Advancing Sepsis ID: Open-Source EHR Workflow Insights for EDs

An open-source EHR workflow targets timely, accurate sepsis identification in emergency departments to standardize screening and cohort definition.
In a retrospective, multisite validation across multiple EDs and tens of thousands of encounters, authors compared the workflow's mappings to chart-adjudicated sepsis definitions. Discrimination fell in the 'good' range (AUROC ~0.8–0.9), with sensitivity–specificity tradeoffs aligned to surveillance versus clinical screening.
This approach departs from manual chart review and basic administrative surveillance by mapping structured EHR elements and applying deterministic rules across encounters. The workflow operationalizes multiple clinical definitions in parallel—CDC ASE, Sepsis-3, and ICD-based criteria—so implementers can compare yields and performance rather than rely on a single post hoc method. That reduces ambiguity when generating retrospective cohorts for analysis and benchmarking and is directly relevant to ED screening efforts that must balance sensitivity, specificity, and reproducibility. Inputs include vital signs, laboratory results, medication orders (antimicrobials and vasopressors), and coded fields such as ICD entries.
Algorithmic steps comprise defined trigger windows around culture and antimicrobial timing, sequential application of organ-dysfunction scoring, and logical combination of suspected infection and dysfunction signals; outputs are encounter-level sepsis flags and probable septic shock classifications.
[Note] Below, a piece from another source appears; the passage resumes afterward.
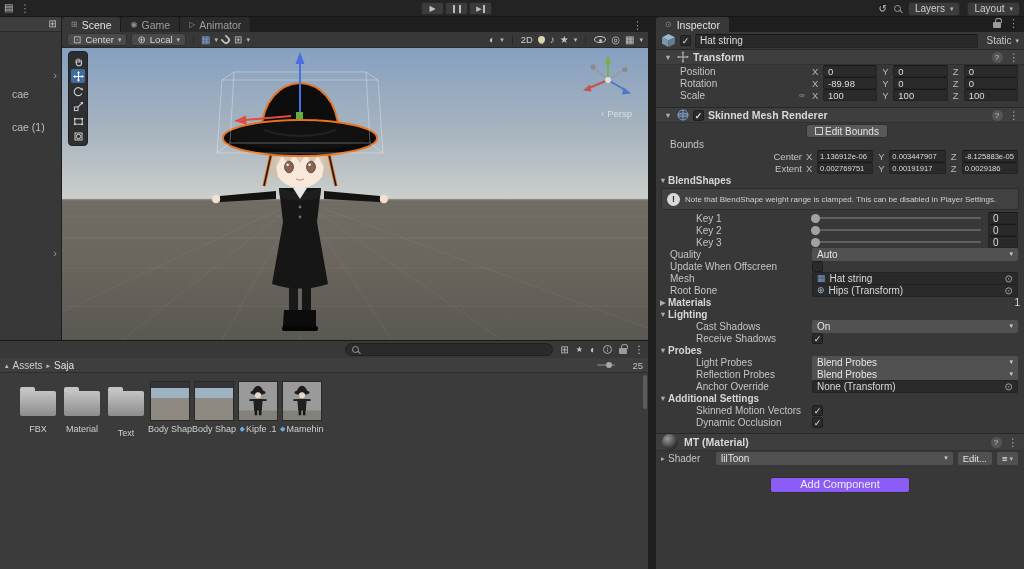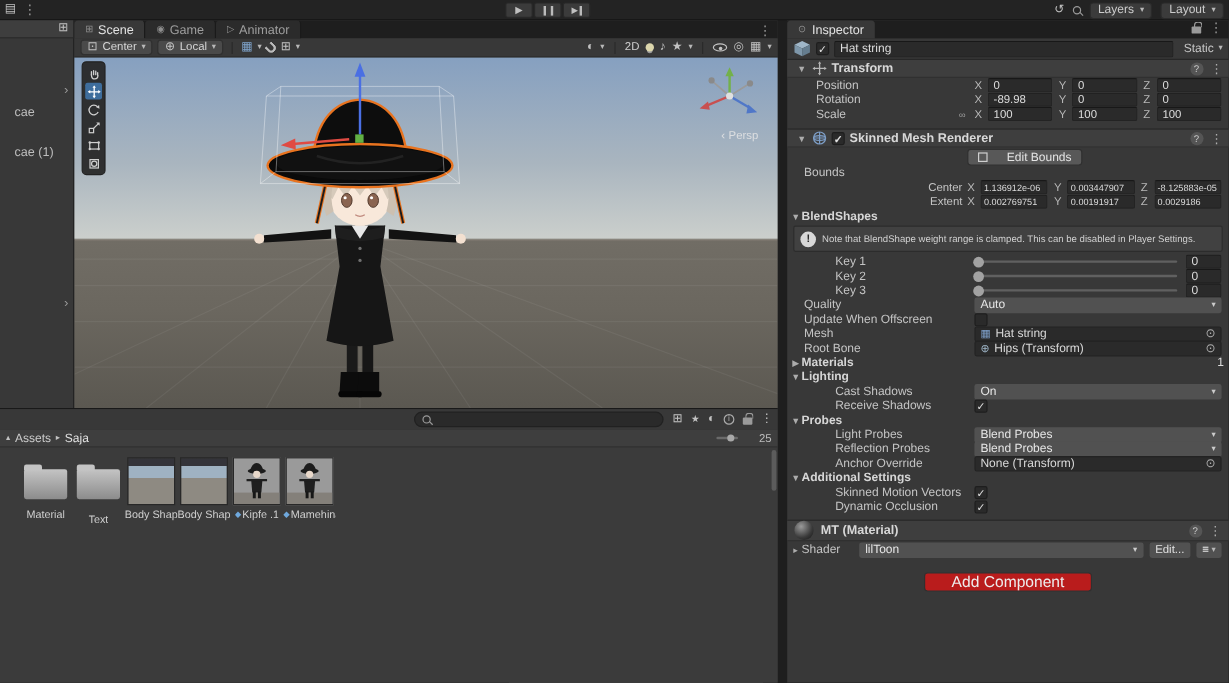"Edit Bounds" .ebtn { gap: 16px -> 2px }
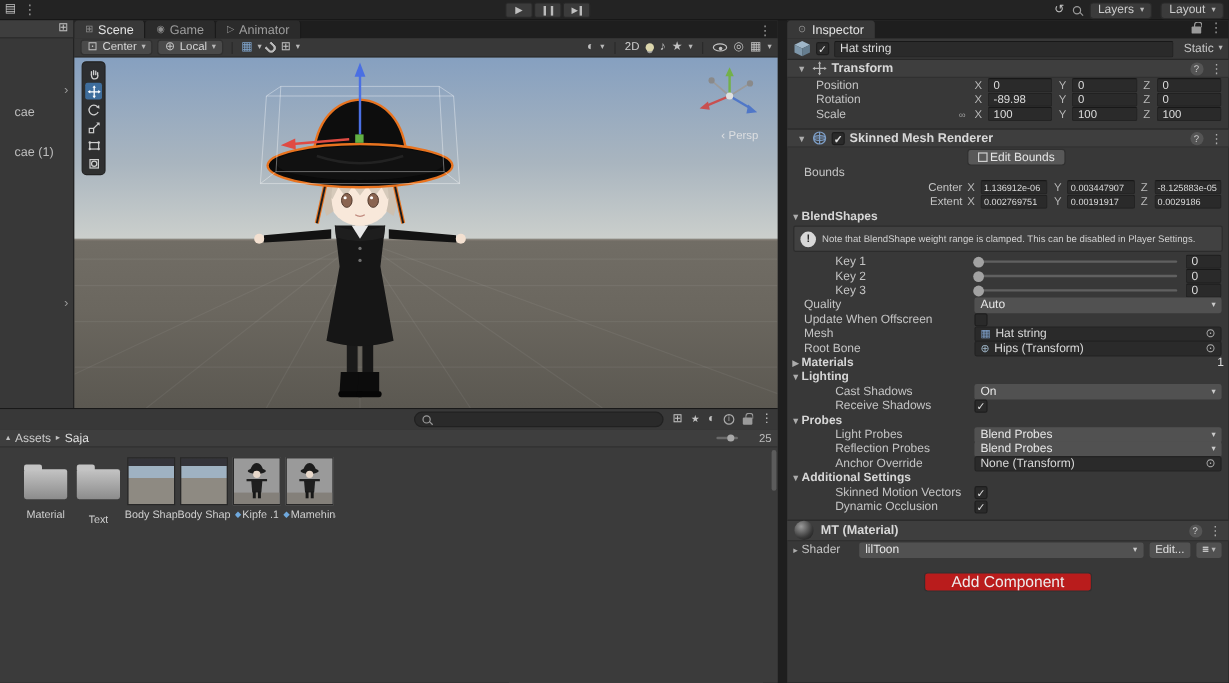"FBX" div.p-item { html: none -> <div> <div></div> <div> <span>FBX</span> </div> </div> }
The workflow maps CDC ASE, Sepsis-3, and ICD definitions to EHR fields (for example, SOFA components from labs and physiologic measures and qSOFA from bedside vitals), and CDC ASE surveillance elements combine coded infection indicators with evidence of organ dysfunction within defined time epochs.
In the study cohort, operationalized definitions produced distinct yields and overlap: CDC ASE and ICD-based criteria captured broader cohorts, while Sepsis-3 identified a smaller, higher-severity subset. The paper provides concordance and performance metrics (including discrimination and sensitivity–specificity tradeoffs) for each mapping so teams can compare yield and predictive performance across definitions.
Noted implementation barriers include variable data completeness and timing (laboratory latency and charting delays), heterogeneity in EHR field mappings across vendors and sites, and the need for local governance to decide which criteria to operationalize. Practical mitigations are straightforward: validate local mappings against chart samples, set trigger windows to reflect typical ED timelines, and tune alert thresholds using retrospective cohorts to estimate yield and false-trigger rates.
Key Takeaways:
- An EHR-native workflow that standardizes multiple definitions enables consistent cohort generation and reduces methodologic variability, improving reproducibility for quality and research initiatives.
- Cohort composition and operational burden shift by definition: CDC ASE and ICD-based criteria increase screening and triage volume, while Sepsis-3 concentrates higher-severity cases—so definition choice must match the intended use case (surveillance, clinical screening, research).
- Local health systems should validate mappings, select definitions aligned to operational goals, and pilot alerts with workload monitoring to quantify yield, time-to-antibiotics, and unintended consequences before broad deployment.